Competition is sadly rife amongst so many relationships. The continual looking over the shoulder and examining what other couples are up to, and the requirement that your own partnership should be doing bigger and better things. You’re more in love. Therefore you need to look it. What you succeed in doing is building your love into a self-serving propaganda machine that runs on envy. If you fucked off to a desert island – and I kinda hope you do – you’d find that your relationship wouldn’t last very long without the jealous public eye. You’ll have broken up before you starved to death.
2. The fact it’s such a chore to get seats at Madame Gastronomie’s Palace of Magic Beans on a day like Valentine's just shows how great our love is.
Love shouldn’t task you. It should be natural, free-flowing and immediately apparent without planned gestures or financial injection. If you couldn’t get the reservation, that doesn’t mean your love is any worse. Go someplace else if you must. And if it’s such a great place, why not book the fucking 15th?
3. Actually, I didn't task myself with over-booked venues, nor do I care what other people think of us. I simply phoned the Royal Philharmonic and paid them to camp outside her window so she'd awake to strains of Pacelbel’s Canon.
Gifts – modest, thoughtful gifts – are all well and good. Even on Valentine’s. But when gifts start becoming less about thought and more about materialism, then love starts to lose its focus and gets overtaken by something more primitive. Probably lust. It’s so lazy and uninspired to spend money on lavish presents. Oh, it’s fine to do that once in a while - everybody likes to be spoiled. But romance – the thing that Valentine’s is supposedly about – is nothing to do with that fact. Romance is about thought, deep thought, and the more thought in a gift the more special it is. Buying something so extravagant that it cannot fail to evoke oral sex is great, but it’s sadly ignoring all the individuality and connection in your relationship. Don’t buy your loved something that any other random pulled out of a hat might get them on the same day in the same manner and with the same stupid “I Love You” message attached with a bow. Do something really special, on a really special day. I don’t know what or when that is. Only you do - that’s the point.

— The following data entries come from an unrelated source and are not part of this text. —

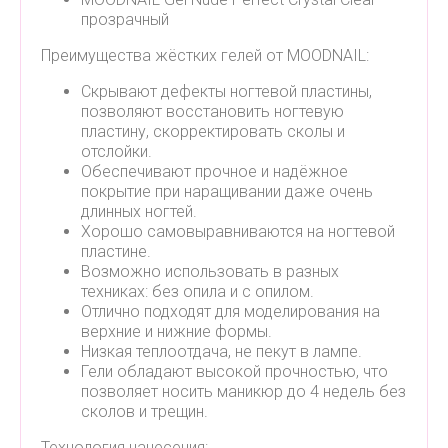
прозрачный
Преимущества жёстких гелей от MOODNAIL:
Скрывают дефекты ногтевой пластины,
позволяют восстановить ногтевую
пластину, скорректировать сколы и
отслойки.
Обеспечивают прочное и надёжное
покрытие при наращивании даже очень
длинных ногтей.
Хорошо самовыравниваются на ногтевой
пластине.
Возможно использовать в разных
техниках: без опила и с опилом.
Отлично подходят для моделирования на
верхние и нижние формы.
Низкая теплоотдача, не пекут в лампе.
Гели обладают высокой прочностью, что
позволяет носить маникюр до 4 недель без
сколов и трещин.
Технология нанесения: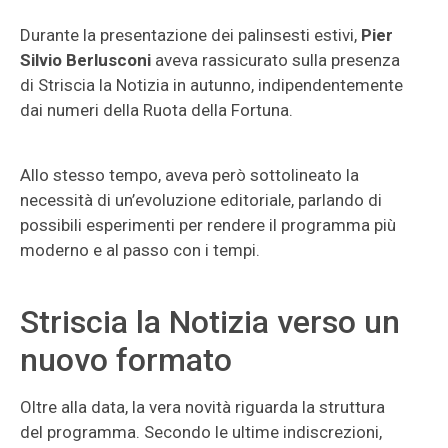
Durante la presentazione dei palinsesti estivi,
Pier
Silvio Berlusconi
aveva rassicurato sulla presenza
di Striscia la Notizia in autunno, indipendentemente
dai numeri della Ruota della Fortuna.
Allo stesso tempo, aveva però sottolineato la
necessità di un’evoluzione editoriale, parlando di
possibili esperimenti per rendere il programma più
moderno e al passo con i tempi.
Striscia la Notizia verso un
nuovo formato
Oltre alla data, la vera novità riguarda la struttura
del programma. Secondo le ultime indiscrezioni,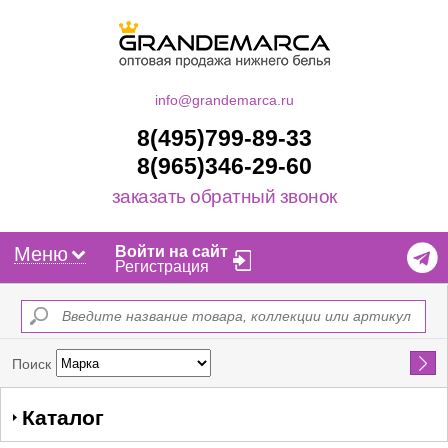
info@grandemarca.ru
8(495)799-89-33
8(965)346-29-60
заказать обратный звонок
Меню
Войти на сайт
Регистрация
Найти
Поиск
Каталог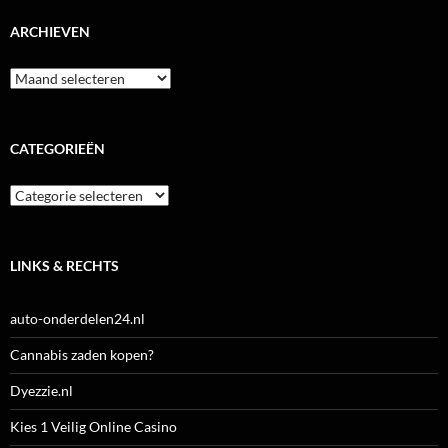
ARCHIEVEN
Archieven
CATEGORIEËN
Categorieën
LINKS & RECHTS
auto-onderdelen24.nl
Cannabis zaden kopen?
Dyezzie.nl
Kies 1 Veilig Online Casino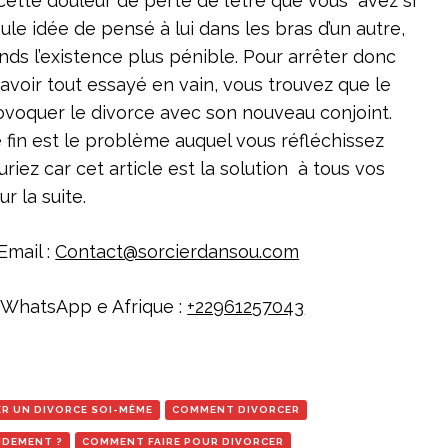
cette douleur de perte de l’être que vous avez si
ule idée de pensé à lui dans les bras d’un autre,
nds l’existence plus pénible. Pour arrêter donc
voir tout essayé en vain, vous trouvez que le
rovoquer le divorce avec son nouveau conjoint.
 fin est le problème auquel vous réfléchissez
uriez car cet article est la solution à tous vos
r la suite.
Email :
Contact@sorcierdansou.com
 WhatsApp e Afrique :
+22961257043
R UN DIVORCE SOI-MÊME
COMMENT DIVORCER
IDEMENT ?
COMMENT FAIRE POUR DIVORCER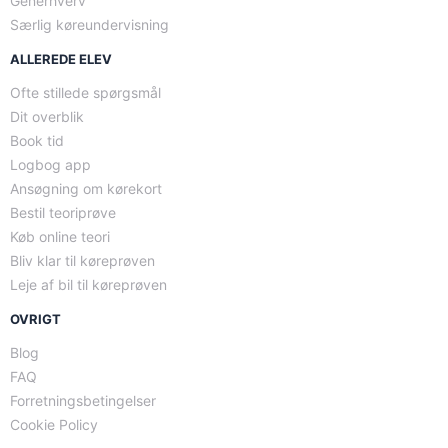
Generhverv
Særlig køreundervisning
ALLEREDE ELEV
Ofte stillede spørgsmål
Dit overblik
Book tid
Logbog app
Ansøgning om kørekort
Bestil teoriprøve
Køb online teori
Bliv klar til køreprøven
Leje af bil til køreprøven
OVRIGT
Blog
FAQ
Forretningsbetingelser
Cookie Policy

4. Look, it’s only Valentine’s you feckless cynic. Why not do something nice?
I don’t necessarily have an issue with doing stuff on Valentine’s day. Why not? It’s a little spot of historical fluff that makes it nice to spend some time or thought on a significant other. What I have an issue with, is people who specifically select that day to concentrate their shows of affection. That’s not love. That’s some sort of contrived, boxed-up package that helps out people that haven’t a romantic bone in their body. Love is continual, creative and diffuse – not staged, predictable and concentrated on a day picked randomly by the history of mankind.
5. Fine, fine. We’ll cancel our plans! I think we can get a refund… Can we, darling? What? Ow! Fuck, she’s hit me now.

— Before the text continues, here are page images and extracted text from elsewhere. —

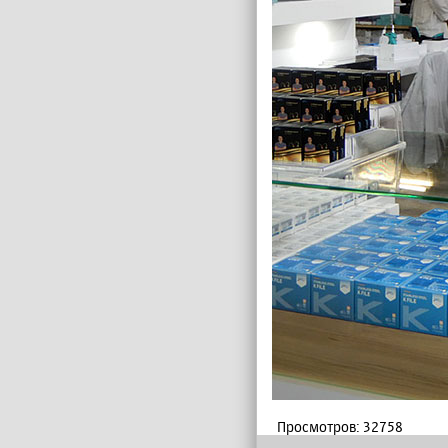
Просмотров: 32758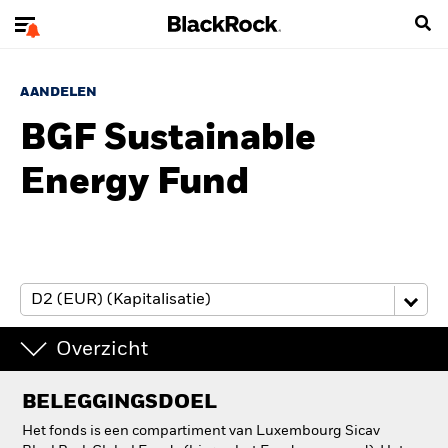
AANDELEN
BGF Sustainable
Energy Fund
Overzicht
BELEGGINGSDOEL
Het fonds is een compartiment van Luxembourg Sicav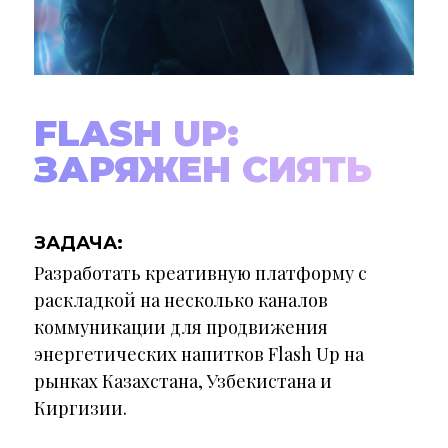
FLASH UP:
ЗАРЯЖЕН СИЯТЬ
ЗАДАЧА:
Разработать креативную платформу с
раскладкой на несколько каналов
коммуникации для продвижения
энергетических напитков Flash Up на
рынках Казахстана, Узбекистана и
Киргизии.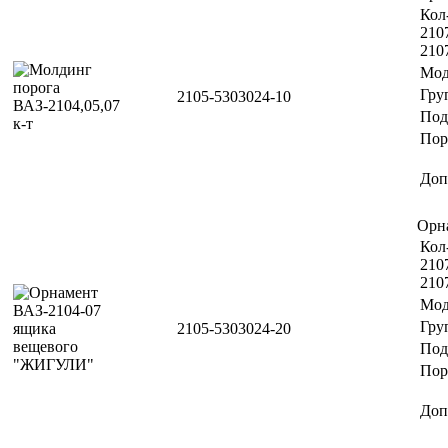
Кол-
2107
210
Мод
Гру
2105-5303024-10
Под
Пор
Доп
Орн
Кол-
2107
210
Мод
Гру
2105-5303024-20
Под
Пор
Доп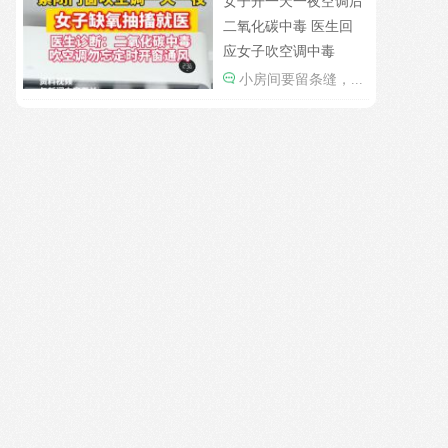
女子开一天一夜空调后
二氧化碳中毒 医生回
应女子吹空调中毒
小房间要留条缝，...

Specifically choosing not to do something on Valentine’s is also cuntish.
6. Right – so now I’m confused as to what to do on Valentine’s. Thanks, you total cunt.
Look, there is nothing you should or shouldn’t do on the day. It’s just a random day! If you do something nice, then call it serendipity and carry on. Just please, for the love of god, don’t let your relationship mill around with the penned sheep. Let’s not even consider the fact that you’re about to be utterly fucked over by your other half, but to subscribe your notions of ‘what makes a good relationship’ to the same ones as every other fucker out there just cheapens romance and deadens individuality.
So yes – think twice if you’ve planned your Valentine’s to be the most romantic venture this side of Shakespeare. Is it really? Is it really that romantic? Or is it just a contrived, complacent, uninspired, exploited bit of fuck-all?
Have a great Valencunts' day,
Ah, JiB, a marvellous rant. A thing of beauty to keep me warm this coming weekend and through Monday too. Tremendous.
Just read about you in Sugar Ape magazine. Believe!